Appendix – Simulation of Banding
The Python programming language, together with libraries such as numpy, is convenient for audio simulations and creation of wav files. I wrote a simple program that generates a series of linear chirps ranging from 85 to 25 kHz over 10 ms (so something like a Daubenton echolocation call), and simulates a reflected path by adding in a second slightly delayed copy of the same chirps. The result is as predicted by the analysis above: an echo delay of 0.2 ms results in banding of 5 kHz separation.

Python code
import wave
import numpy as np
sample_rate = 384000 # per second
total_samples = int(sample_rate * 0.5)
noise_amplitude = 16
chirp_duration = 0.01 # seconds
chirp_start = 85000 # Hz
chirp_end = 25000 # Hz
echo_delay = 0.0002 # seconds
wav_file = wave.open("output.wav", "wb")
wav_file.setnchannels(1)
wav_file.setsampwidth(2)
wav_file.setframerate(sample_rate)
# Initialize the data with background noise:
data = np.random.normal(0, noise_amplitude, size=total_samples).astype(np.int16)
# Create a chirp. Note the factor of 1/2 applied to the frequency which is a result
# of the resultant frequency (rate of change of phase) being a product of two variables
# (time and frequency). Remember the product rule from calculus?
chirp_times = np.linspace(0, chirp_duration, num=int(sample_rate * chirp_duration))
chirp_frequencies = chirp_start + chirp_times * (chirp_end - chirp_start) / (2 * chirp_duration)
chirp_data = np.sin(2 * np.pi * chirp_frequencies * chirp_times) * 10000
chirp_data *= np.hanning(len(chirp_data)) # Window the chirp to avoid abrupt starts and ends.
chirp_len = len(chirp_data)
# Copy some chirps into the data, with a time offset:
delay_samples = int(echo_delay * sample_rate)
for pos in range(0, total_samples - chirp_len, int(chirp_len * 1.3)):
data[pos:pos+chirp_len] += chirp_data.astype(np.int16)

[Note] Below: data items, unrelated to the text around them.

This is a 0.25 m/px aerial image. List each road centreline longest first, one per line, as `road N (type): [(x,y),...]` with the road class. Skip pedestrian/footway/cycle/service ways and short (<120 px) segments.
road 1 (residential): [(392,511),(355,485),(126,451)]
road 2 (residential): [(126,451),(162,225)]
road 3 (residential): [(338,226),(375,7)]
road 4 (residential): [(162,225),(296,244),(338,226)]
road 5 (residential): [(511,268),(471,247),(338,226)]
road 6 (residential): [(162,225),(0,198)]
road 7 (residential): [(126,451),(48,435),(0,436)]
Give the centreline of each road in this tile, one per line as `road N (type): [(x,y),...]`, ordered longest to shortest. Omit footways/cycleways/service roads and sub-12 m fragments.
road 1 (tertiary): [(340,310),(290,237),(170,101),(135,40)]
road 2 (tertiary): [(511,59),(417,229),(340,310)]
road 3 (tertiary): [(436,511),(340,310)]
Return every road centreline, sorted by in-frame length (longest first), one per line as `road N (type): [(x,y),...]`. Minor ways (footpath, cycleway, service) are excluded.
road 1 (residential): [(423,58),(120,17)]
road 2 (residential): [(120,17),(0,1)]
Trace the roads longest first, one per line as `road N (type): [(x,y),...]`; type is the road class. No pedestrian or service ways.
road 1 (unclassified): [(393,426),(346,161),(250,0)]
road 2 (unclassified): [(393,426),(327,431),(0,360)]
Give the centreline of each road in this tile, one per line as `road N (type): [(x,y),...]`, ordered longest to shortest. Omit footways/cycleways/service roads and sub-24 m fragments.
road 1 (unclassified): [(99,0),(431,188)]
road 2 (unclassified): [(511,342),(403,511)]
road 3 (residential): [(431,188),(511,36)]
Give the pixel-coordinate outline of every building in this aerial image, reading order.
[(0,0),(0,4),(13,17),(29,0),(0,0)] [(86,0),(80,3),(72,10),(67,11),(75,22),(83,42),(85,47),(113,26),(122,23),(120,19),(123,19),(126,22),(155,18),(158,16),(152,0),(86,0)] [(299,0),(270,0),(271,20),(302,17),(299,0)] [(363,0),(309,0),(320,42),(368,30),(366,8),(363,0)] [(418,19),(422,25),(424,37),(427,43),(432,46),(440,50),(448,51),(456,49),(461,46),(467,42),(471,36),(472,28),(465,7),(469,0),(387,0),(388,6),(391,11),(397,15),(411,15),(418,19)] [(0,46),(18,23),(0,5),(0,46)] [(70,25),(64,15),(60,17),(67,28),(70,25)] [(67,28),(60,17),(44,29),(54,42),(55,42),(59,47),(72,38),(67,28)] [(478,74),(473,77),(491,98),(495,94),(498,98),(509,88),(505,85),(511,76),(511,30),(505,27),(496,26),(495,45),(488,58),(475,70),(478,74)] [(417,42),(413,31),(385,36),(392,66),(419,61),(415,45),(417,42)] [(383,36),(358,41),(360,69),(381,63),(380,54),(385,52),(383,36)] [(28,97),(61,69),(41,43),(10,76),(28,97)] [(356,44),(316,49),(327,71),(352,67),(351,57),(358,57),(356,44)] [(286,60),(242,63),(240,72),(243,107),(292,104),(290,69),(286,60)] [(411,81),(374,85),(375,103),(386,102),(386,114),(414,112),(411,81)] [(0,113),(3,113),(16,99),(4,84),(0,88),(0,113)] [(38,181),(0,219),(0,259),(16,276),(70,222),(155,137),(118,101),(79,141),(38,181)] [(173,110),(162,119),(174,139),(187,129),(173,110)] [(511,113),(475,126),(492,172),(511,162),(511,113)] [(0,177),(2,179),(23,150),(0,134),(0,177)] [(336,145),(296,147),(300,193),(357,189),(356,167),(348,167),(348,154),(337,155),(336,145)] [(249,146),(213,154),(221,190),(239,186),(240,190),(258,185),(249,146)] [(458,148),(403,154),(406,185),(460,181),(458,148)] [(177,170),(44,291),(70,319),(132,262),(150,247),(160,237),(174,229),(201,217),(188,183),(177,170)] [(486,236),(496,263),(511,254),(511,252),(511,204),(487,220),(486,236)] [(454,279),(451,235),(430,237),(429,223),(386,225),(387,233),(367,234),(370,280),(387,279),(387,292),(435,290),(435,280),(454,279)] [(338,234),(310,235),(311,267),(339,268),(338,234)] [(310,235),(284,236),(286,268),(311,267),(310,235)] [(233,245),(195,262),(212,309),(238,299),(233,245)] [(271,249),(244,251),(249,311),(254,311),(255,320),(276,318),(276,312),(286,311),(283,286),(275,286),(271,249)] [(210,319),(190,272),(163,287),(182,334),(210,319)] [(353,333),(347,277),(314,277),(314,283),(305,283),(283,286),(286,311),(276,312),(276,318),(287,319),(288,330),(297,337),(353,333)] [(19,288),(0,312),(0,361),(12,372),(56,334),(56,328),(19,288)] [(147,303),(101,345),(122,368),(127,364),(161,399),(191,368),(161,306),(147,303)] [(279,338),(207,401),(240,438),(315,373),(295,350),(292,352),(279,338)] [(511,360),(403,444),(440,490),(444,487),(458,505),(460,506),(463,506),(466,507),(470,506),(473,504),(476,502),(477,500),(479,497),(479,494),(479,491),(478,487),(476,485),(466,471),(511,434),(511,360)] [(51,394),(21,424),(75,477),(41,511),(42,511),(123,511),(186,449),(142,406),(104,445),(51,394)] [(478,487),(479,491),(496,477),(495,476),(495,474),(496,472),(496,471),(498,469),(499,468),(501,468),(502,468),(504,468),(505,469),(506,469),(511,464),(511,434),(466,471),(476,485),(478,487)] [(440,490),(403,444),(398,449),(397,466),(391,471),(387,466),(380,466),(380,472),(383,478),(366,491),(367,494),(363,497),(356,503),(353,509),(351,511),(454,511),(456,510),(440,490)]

data[pos+delay_samples:pos+chirp_len+delay_samples] += chirp_data.astype(np.int16)
# Write a wave file:
wav_file.writeframes(data)
Appendix – the Parable of the Ideal Horse
There was once a very rich man who owned race horses and strongly wished to win races. His horses were good, but they didn’t win as often as he wanted them do. To a rich man, this problem can be solved. He commissioned three teams to come up with a horse that would win races, and gave each team a large sum of money to pay for their work. The first team consisted of biologists, the second team consisted of engineers, and the third team consisted of physicists. He gave each team one year to come up with a horse that would win races.
After the year had elapsed, the rich man returned to the teams to see what they had come up with.
The biologists had done some highly accelerated horse breeding. Their horse was very large, very muscular, and pawing at the ground ready to run. The rich man was pleased with their work.
The engineers had come up with a gleaming stainless steel horse, containing an rocket engine, aerodynamically shaped, and powered by liquid hydrogen and oxygen. Surely this was the winning horse.
Finally, the rich man visited the physicists. He couldn’t see any kind of horse, but the physicists were busy writing in their notebooks, brows furrowed, ignoring him. This was confusing. Finally he broke the silence and asked them what the result of their year’s work was. The physicist nearest him replied, “well, sir, we have nearly solved the problem of the spherical horse”.
[Credit for this parable to Mr Dunn, my O level maths teacher, 1979.]